Wealth transfer planning involves the smooth transition of wealth to the next generation, or to charities, according to your wishes. There are several matters you may want to consider when thinking about wealth transfer:

  • Security for family and friends—Strategies for providing adequate resources for family and friends in the event of your premature death.
  • Family bank (dynasty trust)—A trust maintained for the benefit of other family members, with loans made under very favorable terms. The principal is maintained and managed to benefit each succeeding generation of heirs. If properly structured, it can escape future estate and generation-skipping transfer taxes.
  • Business succession—When and how to retire from the business. If you own a business, you will have to develop a succession plan and decide whether to sell the business or give it away during life or at death.
  • Planning for incapacity—A plan to manage day-to-day affairs or to make medical decisions when you are not mentally or physically able to make them.
  • Children of a previous marriage—A plan that takes into consideration providing for a surviving spouse while ensuring that the ultimate beneficiaries are children from a previous marriage.
  • Lifetime giving—Gifts that allow you to actively manage the process of transferring wealth to the next generation, as well as benefit from significant tax advantages.
  • Managing probate—Probate is a court-supervised process to finalize your estate after your death. There are basic estate planning documents you should have to simplify this process and reduce costs.
  • Equalizing inheritances—Most parents want to treat their children equally, but it may not be feasible or desirable to split an asset equally among all beneficiaries. There are several ways to organize your assets to ensure that your children will receive comparable inheritances.

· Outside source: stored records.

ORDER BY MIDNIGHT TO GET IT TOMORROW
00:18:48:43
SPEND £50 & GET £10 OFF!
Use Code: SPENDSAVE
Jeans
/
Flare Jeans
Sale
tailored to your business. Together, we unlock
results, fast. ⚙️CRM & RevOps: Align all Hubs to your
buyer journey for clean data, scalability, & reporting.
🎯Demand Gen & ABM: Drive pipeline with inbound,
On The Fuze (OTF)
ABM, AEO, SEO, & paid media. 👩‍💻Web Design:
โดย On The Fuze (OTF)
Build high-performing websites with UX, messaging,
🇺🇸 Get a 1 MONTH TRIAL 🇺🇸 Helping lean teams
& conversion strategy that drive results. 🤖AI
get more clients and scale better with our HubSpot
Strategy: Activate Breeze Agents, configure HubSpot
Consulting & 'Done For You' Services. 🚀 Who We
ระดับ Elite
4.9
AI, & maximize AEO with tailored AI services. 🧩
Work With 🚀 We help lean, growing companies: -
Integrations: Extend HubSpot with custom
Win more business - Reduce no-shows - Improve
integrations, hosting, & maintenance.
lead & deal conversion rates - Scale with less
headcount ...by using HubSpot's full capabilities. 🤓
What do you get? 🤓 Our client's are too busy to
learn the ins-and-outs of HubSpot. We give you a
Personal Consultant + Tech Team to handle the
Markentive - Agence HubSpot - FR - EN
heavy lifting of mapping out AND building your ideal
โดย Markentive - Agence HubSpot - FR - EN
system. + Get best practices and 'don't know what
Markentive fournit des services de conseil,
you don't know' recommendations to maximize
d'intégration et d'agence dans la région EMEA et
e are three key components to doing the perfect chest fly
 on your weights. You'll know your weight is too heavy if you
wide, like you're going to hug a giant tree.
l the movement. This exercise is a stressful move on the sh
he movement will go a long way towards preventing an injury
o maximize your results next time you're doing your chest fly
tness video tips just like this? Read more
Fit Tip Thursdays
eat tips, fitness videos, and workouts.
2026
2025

Although it may be difficult to think about and plan for death, it is vital to the survival of your estate and maybe essential to the financial well-being of your family as well. Wealth transfer planning is an important part of managing your wealth.

This material has been provided for general informational purposes only and does not constitute either tax or legal advice. Although we go to great lengths to make sure our information is accurate and useful, we recommend you consult a tax preparer, professional tax advisor, or lawyer if you want professional assurance that our information, and your interpretation of it, is appropriate to your particular situation.